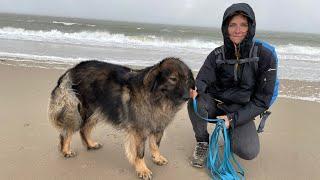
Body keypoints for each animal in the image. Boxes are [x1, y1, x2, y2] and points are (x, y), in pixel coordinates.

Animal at [49, 57, 195, 179]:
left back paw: (90, 144)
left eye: (187, 79)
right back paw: (66, 151)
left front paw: (157, 157)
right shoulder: (139, 131)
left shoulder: (158, 126)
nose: (187, 97)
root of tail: (73, 69)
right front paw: (142, 169)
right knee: (68, 131)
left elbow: (155, 144)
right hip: (82, 112)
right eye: (173, 79)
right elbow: (140, 153)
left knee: (84, 129)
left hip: (96, 111)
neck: (157, 97)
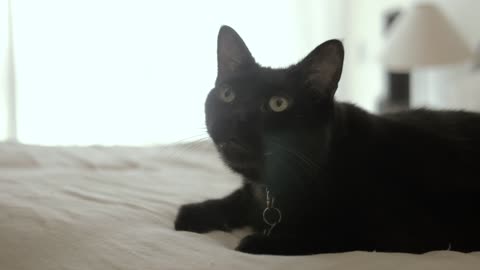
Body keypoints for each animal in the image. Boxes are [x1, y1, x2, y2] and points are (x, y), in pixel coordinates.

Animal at [174, 25, 480, 255]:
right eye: (228, 95)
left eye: (278, 103)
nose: (236, 118)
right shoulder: (253, 193)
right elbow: (237, 199)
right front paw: (195, 212)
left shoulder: (398, 233)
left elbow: (328, 233)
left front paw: (260, 241)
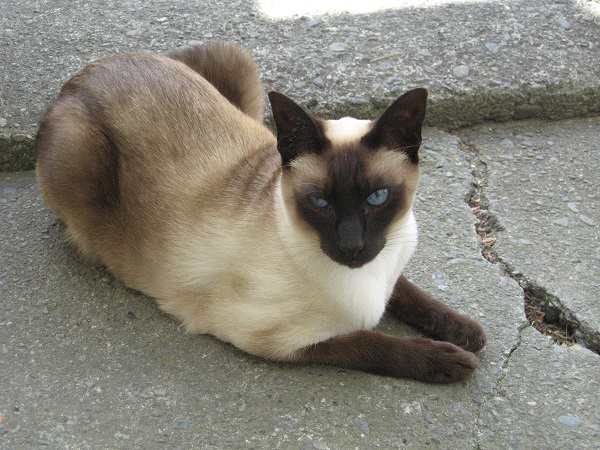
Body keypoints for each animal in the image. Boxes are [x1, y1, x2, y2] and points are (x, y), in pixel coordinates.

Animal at [35, 43, 488, 384]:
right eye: (319, 203)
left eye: (377, 197)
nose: (351, 246)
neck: (367, 277)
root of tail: (84, 74)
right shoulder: (270, 339)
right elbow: (371, 344)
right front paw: (452, 360)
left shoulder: (388, 259)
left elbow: (410, 293)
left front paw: (467, 332)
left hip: (237, 64)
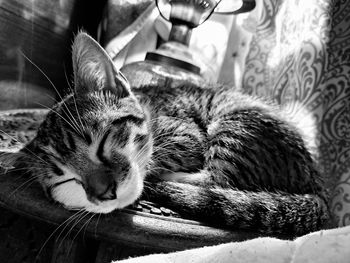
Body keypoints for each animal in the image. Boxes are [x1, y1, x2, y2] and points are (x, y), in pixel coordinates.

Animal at [6, 32, 328, 236]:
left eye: (103, 142)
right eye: (66, 181)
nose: (105, 192)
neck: (151, 110)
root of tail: (316, 182)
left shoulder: (187, 136)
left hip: (237, 123)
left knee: (219, 180)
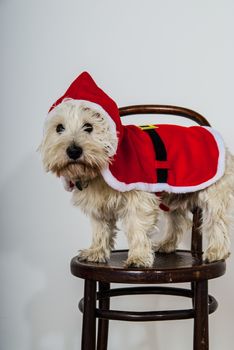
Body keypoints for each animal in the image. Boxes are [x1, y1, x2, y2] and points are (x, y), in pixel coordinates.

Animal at [40, 72, 234, 268]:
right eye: (59, 128)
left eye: (89, 126)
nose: (73, 151)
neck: (103, 165)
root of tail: (212, 133)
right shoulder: (98, 204)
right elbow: (100, 228)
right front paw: (96, 252)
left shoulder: (139, 197)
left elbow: (137, 226)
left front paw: (138, 257)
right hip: (174, 193)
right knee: (178, 219)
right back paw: (167, 244)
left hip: (213, 192)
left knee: (216, 219)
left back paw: (216, 251)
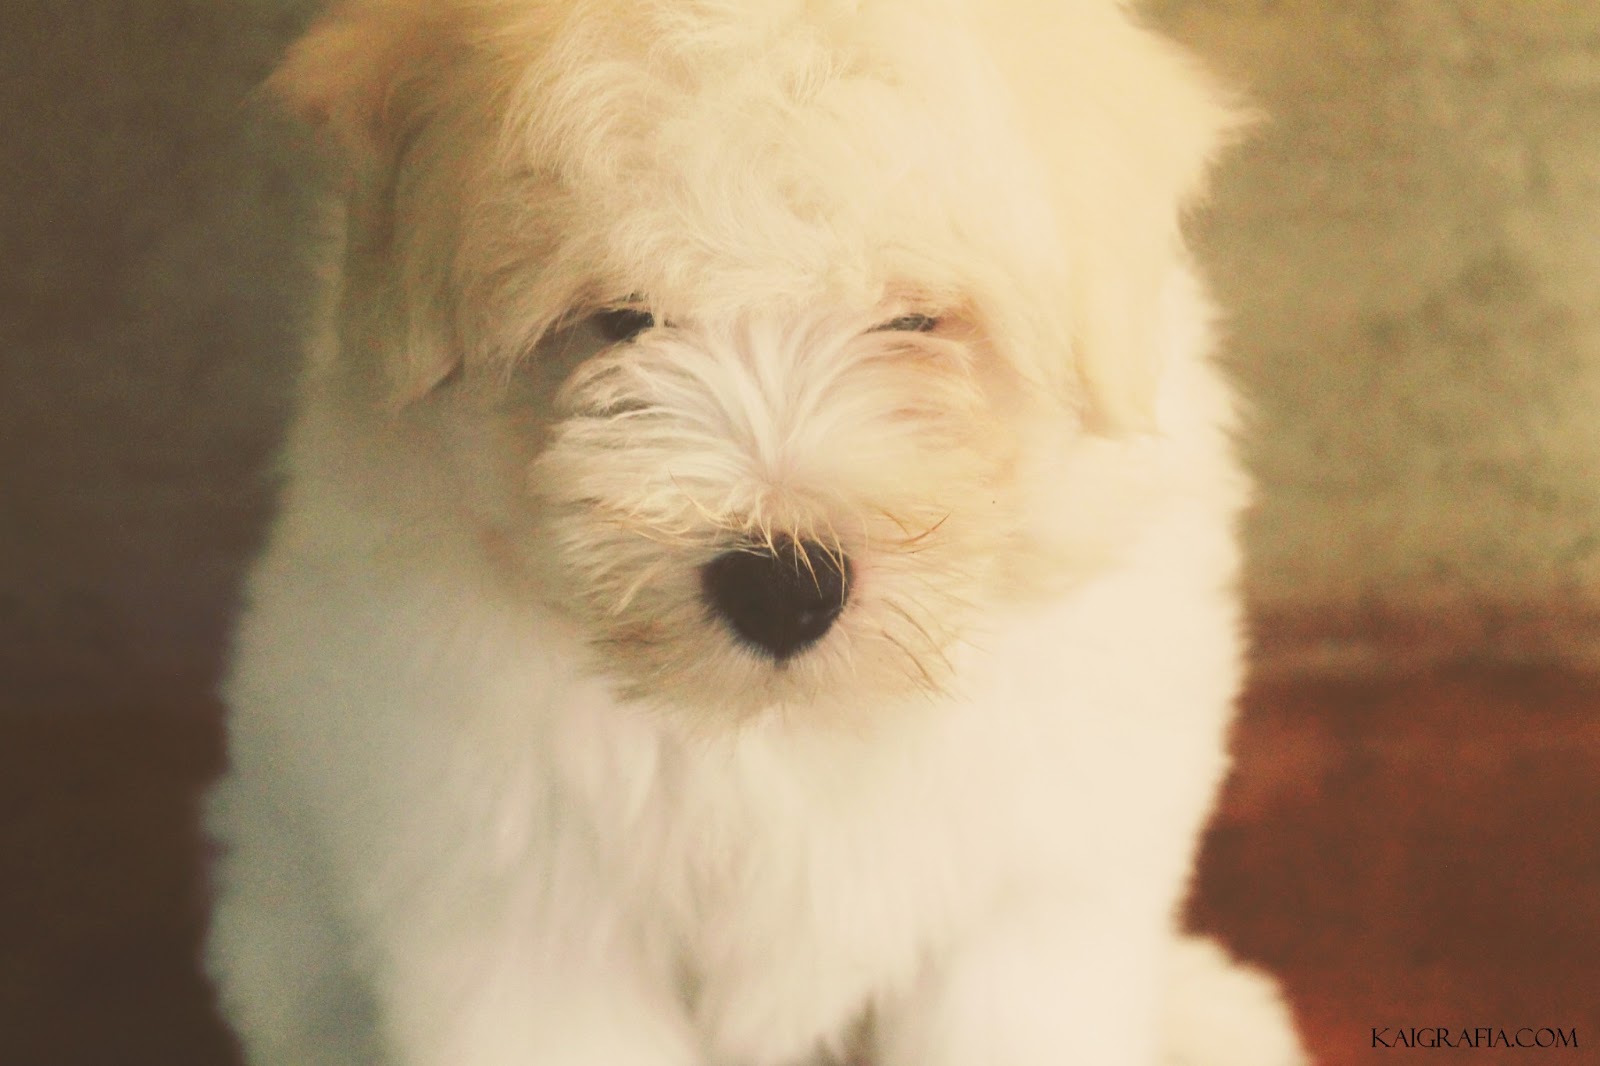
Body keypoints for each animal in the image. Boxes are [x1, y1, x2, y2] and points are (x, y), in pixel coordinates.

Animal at [206, 1, 1309, 1064]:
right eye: (623, 319)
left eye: (914, 321)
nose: (782, 588)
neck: (778, 724)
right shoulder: (519, 909)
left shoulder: (1030, 895)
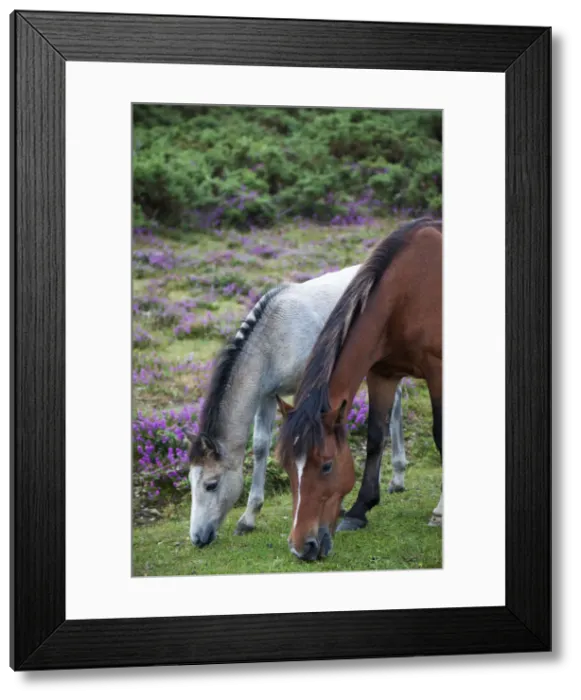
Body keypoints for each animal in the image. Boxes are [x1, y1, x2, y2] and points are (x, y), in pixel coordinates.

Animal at [185, 263, 410, 548]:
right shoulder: (267, 396)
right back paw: (397, 478)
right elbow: (260, 446)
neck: (273, 338)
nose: (197, 538)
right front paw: (248, 518)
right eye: (190, 481)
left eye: (211, 484)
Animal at [276, 217, 442, 562]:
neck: (408, 291)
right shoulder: (382, 373)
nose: (301, 547)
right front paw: (359, 510)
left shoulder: (437, 369)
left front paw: (440, 512)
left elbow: (440, 435)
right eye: (286, 467)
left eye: (326, 465)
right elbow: (376, 437)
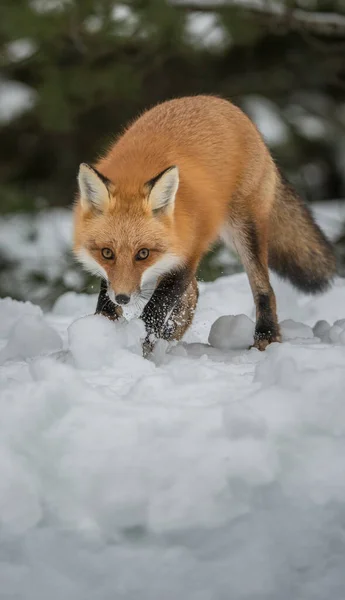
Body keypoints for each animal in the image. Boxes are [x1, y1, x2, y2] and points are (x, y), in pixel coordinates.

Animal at [73, 96, 336, 354]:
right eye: (107, 253)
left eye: (143, 254)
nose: (123, 298)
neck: (136, 174)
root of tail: (219, 102)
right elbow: (106, 302)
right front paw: (104, 335)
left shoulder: (187, 254)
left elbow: (155, 310)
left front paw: (140, 348)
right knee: (194, 293)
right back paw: (172, 336)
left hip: (245, 230)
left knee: (264, 289)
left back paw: (266, 337)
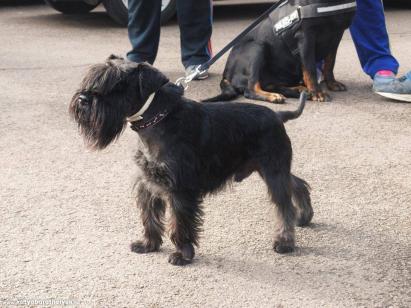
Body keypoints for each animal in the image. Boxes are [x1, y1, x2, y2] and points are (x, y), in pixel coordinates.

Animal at [69, 56, 314, 266]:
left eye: (118, 84)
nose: (83, 99)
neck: (159, 120)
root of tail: (279, 116)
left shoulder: (180, 189)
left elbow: (179, 225)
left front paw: (183, 255)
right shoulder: (149, 184)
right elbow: (149, 218)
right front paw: (148, 244)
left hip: (272, 170)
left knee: (284, 206)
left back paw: (284, 241)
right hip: (270, 169)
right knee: (297, 183)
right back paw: (305, 216)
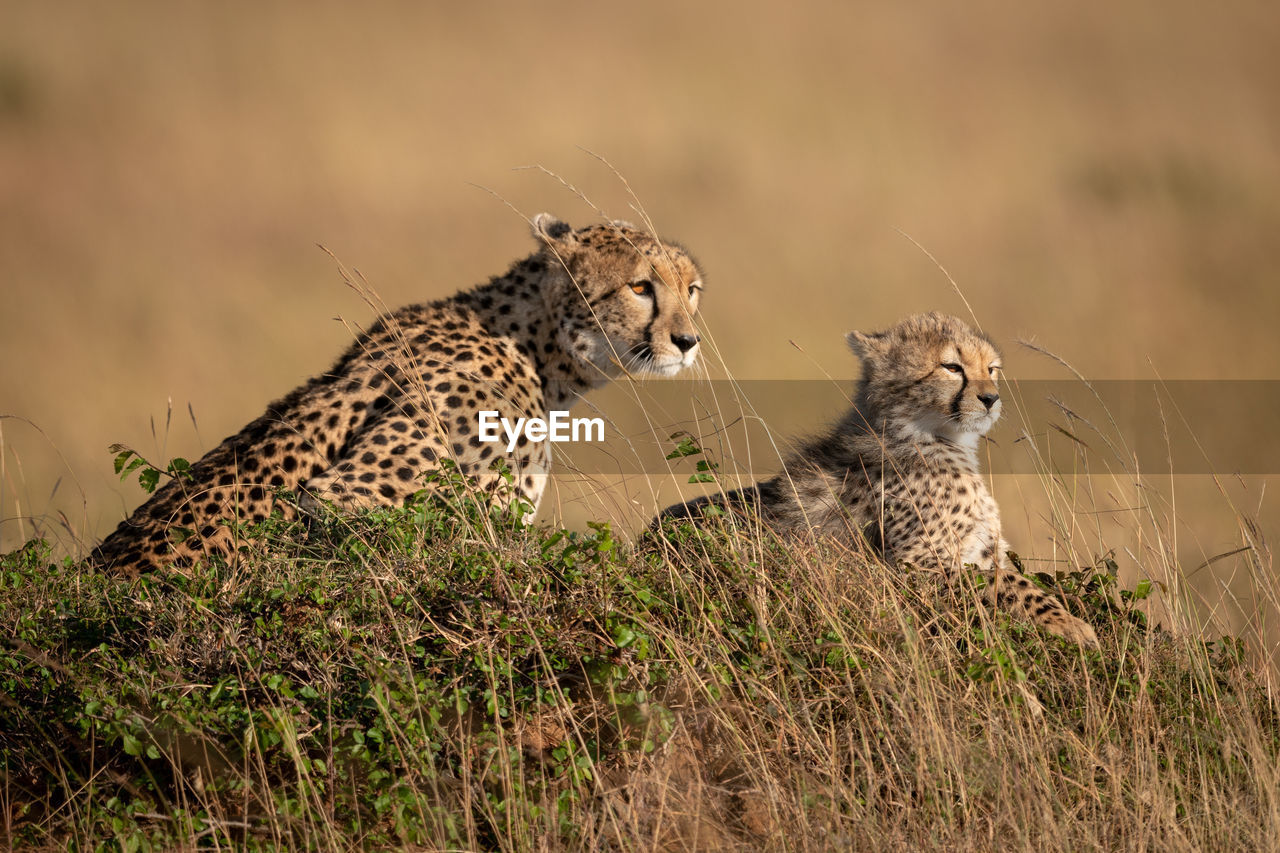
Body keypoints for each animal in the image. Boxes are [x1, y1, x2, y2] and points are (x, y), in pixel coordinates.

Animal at [665, 312, 1095, 645]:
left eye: (992, 369)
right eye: (951, 367)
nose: (991, 398)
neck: (926, 435)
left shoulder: (986, 550)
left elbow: (1014, 575)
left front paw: (1069, 613)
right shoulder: (912, 568)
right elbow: (1007, 583)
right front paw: (1070, 625)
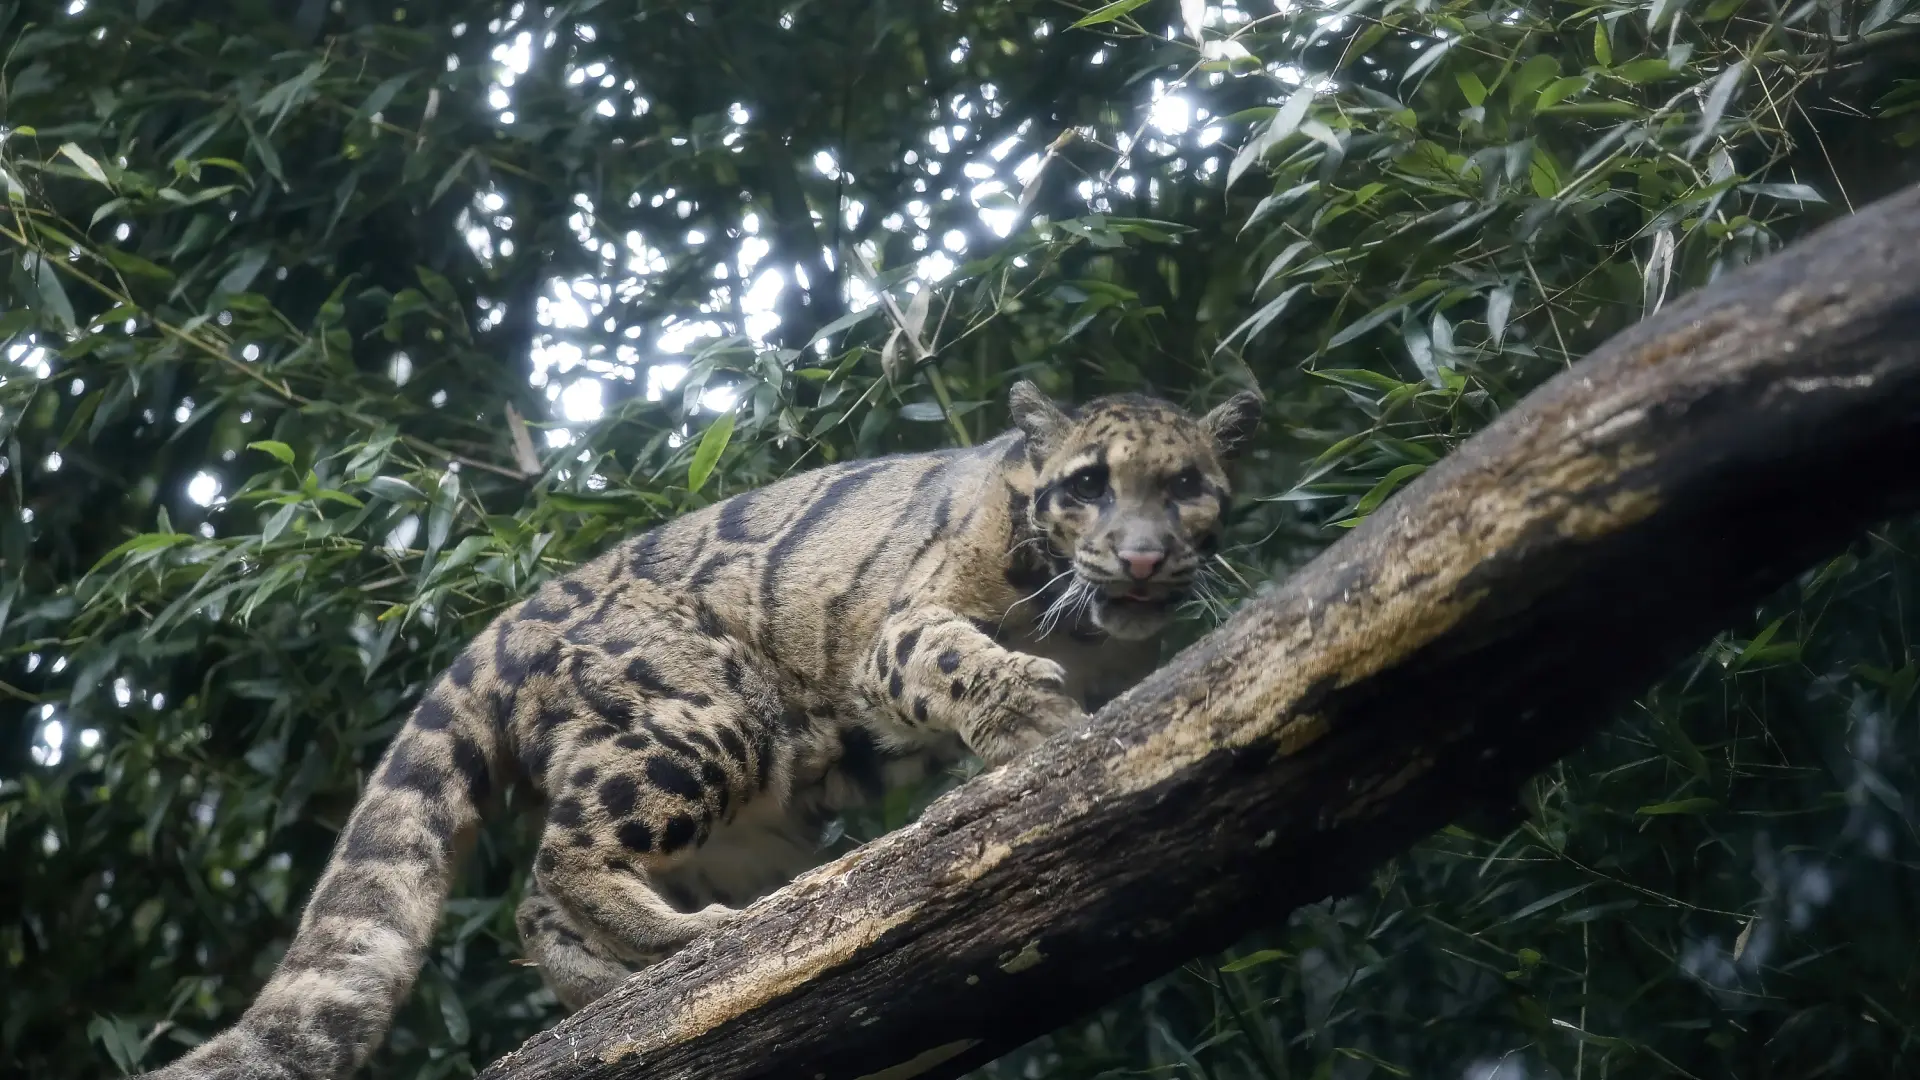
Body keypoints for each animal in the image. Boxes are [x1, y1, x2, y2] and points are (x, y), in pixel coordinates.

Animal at [139, 379, 1263, 1080]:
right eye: (1088, 483)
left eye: (1186, 488)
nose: (1144, 557)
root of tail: (508, 617)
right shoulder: (900, 630)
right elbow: (964, 662)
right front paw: (1038, 719)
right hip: (706, 724)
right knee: (560, 861)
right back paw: (686, 940)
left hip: (753, 811)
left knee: (541, 907)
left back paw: (631, 981)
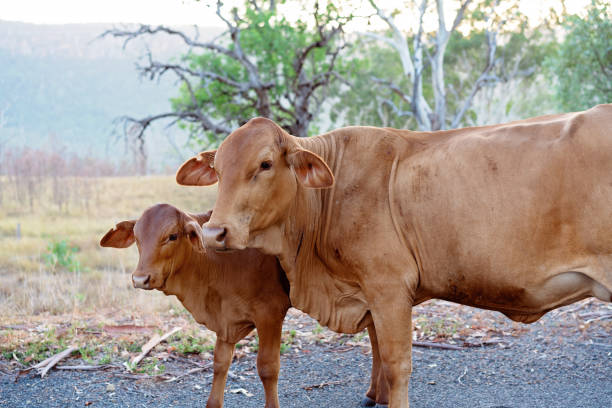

───

### [Task to carry out]
From the first line to the last, copy the records exactly and skip the pictures.

### [Exercise response]
Body keypoints for each animal in the image. Boxes are [x1, y1, x2, y2] and points are (x, y), in pixel coordinates.

Animal at [49, 57, 195, 179]:
left back paw: (90, 144)
left eye: (187, 79)
right back paw: (66, 151)
left front paw: (157, 157)
right shoulder: (139, 131)
left shoulder: (158, 126)
nose: (187, 97)
root of tail: (73, 69)
right front paw: (142, 169)
right knee: (68, 131)
left elbow: (155, 144)
right hip: (82, 112)
right eye: (173, 79)
right elbow: (140, 153)
left knee: (84, 129)
left hip: (96, 111)
neck: (157, 97)
Body keypoints for each animal in the image. Boxes are [x1, y1, x2, y2] and points are (x, y), in pixel coordinates.

Animal at [174, 25, 480, 255]:
right eye: (228, 95)
left eye: (278, 103)
nose: (236, 118)
right shoulder: (253, 193)
right elbow: (237, 199)
right front paw: (195, 212)
left shoulder: (398, 233)
left elbow: (328, 233)
left front paw: (260, 241)
Body keypoints for each animal in the image. Boxes are [x1, y1, x2, y2] and points are (x, y), in pixel coordinates.

Animal at [35, 43, 488, 384]:
right eye: (319, 203)
left eye: (377, 197)
nose: (351, 246)
neck: (367, 277)
root of tail: (84, 74)
right shoulder: (270, 339)
right elbow: (371, 344)
right front paw: (452, 360)
left shoulder: (388, 259)
left elbow: (410, 293)
left front paw: (467, 332)
left hip: (237, 64)
Body keypoints for each animal in the image. Boxes are [x1, y1, x2, y2] and points are (x, y), in pixel coordinates.

Animal at [6, 32, 328, 236]:
left eye: (103, 142)
right eye: (66, 181)
nose: (105, 192)
neck: (151, 110)
root of tail: (316, 182)
left shoulder: (187, 136)
left hip: (237, 123)
left knee: (219, 180)
Body keypoints for each animal in the image. Boxes are [x1, y1, x2, y2] and points are (x, y), in pixel coordinates.

Animal at [40, 72, 234, 268]:
right eye: (59, 128)
left eye: (89, 126)
nose: (73, 151)
neck: (103, 165)
root of tail: (212, 133)
right shoulder: (98, 204)
right elbow: (100, 228)
right front paw: (96, 252)
left shoulder: (139, 197)
left elbow: (137, 226)
left front paw: (138, 257)
right hip: (174, 193)
right knee: (178, 219)
right back paw: (167, 244)
left hip: (213, 192)
left knee: (216, 219)
left back paw: (216, 251)
Body keypoints for each animal in the image. Boxes are [x1, y1, x2, y2] and points are (x, y), in pixel coordinates.

Animal at [206, 1, 1309, 1064]:
right eye: (623, 319)
left eye: (914, 321)
nose: (782, 588)
neck: (778, 724)
right shoulder: (519, 909)
left shoulder: (1030, 895)
Body keypoints for each animal in the image. Boxes are [x1, y1, x2, y2] and points are (x, y), in pixel coordinates.

Animal at [185, 263, 410, 548]:
right shoulder: (267, 396)
right back paw: (397, 478)
right elbow: (260, 446)
neck: (273, 338)
nose: (197, 538)
right front paw: (248, 518)
right eye: (190, 481)
left eye: (211, 484)
Animal at [276, 217, 442, 562]:
neck: (408, 291)
right shoulder: (382, 373)
nose: (301, 547)
right front paw: (359, 510)
left shoulder: (437, 369)
left front paw: (440, 512)
left elbow: (440, 435)
right eye: (286, 467)
left eye: (326, 465)
right elbow: (376, 437)
Body keypoints for each animal in the image. Boxes are [x1, y1, x2, y2] and points are (x, y), in pixel coordinates.

Animal at [73, 96, 336, 354]:
right eye: (107, 253)
left eye: (143, 254)
nose: (123, 298)
neck: (136, 174)
root of tail: (219, 102)
right elbow: (106, 302)
right front paw: (104, 335)
left shoulder: (187, 254)
left elbow: (155, 310)
left front paw: (140, 348)
right knee: (194, 293)
right back paw: (172, 336)
left hip: (245, 230)
left knee: (264, 289)
left back paw: (266, 337)
Body keypoints for each animal in the image. Boxes are [x1, y1, x2, y2] and points are (x, y), in pixel coordinates.

Animal at [69, 56, 314, 266]:
left eye: (118, 84)
nose: (83, 99)
neck: (159, 120)
root of tail: (279, 116)
left shoulder: (180, 189)
left elbow: (179, 225)
left front paw: (183, 255)
right shoulder: (149, 184)
right elbow: (149, 218)
right front paw: (148, 244)
left hip: (272, 170)
left knee: (284, 206)
left back paw: (284, 241)
right hip: (270, 169)
right knee: (297, 183)
right back paw: (305, 216)
Body keypoints for each animal in the image. Boxes are [x1, y1, x2, y2] and points are (x, y), in pixel coordinates.

Animal at [665, 312, 1095, 645]:
left eye: (992, 369)
right eye: (951, 367)
nose: (991, 398)
neck: (926, 435)
left shoulder: (986, 550)
left elbow: (1014, 575)
left front paw: (1069, 613)
right shoulder: (912, 568)
right elbow: (1007, 583)
right front paw: (1070, 625)
Body keypoints for each animal in the image. Boxes are [x1, y1, x2, y2] and points are (x, y), in pixel coordinates.

Animal at [139, 379, 1263, 1080]:
right eye: (1088, 483)
left eye: (1186, 488)
nose: (1144, 557)
root of tail: (508, 617)
right shoulder: (900, 630)
right elbow: (964, 662)
right front paw: (1038, 719)
right hip: (706, 724)
right knee: (560, 861)
right back paw: (686, 940)
left hip: (753, 811)
left knee: (541, 907)
left back paw: (631, 981)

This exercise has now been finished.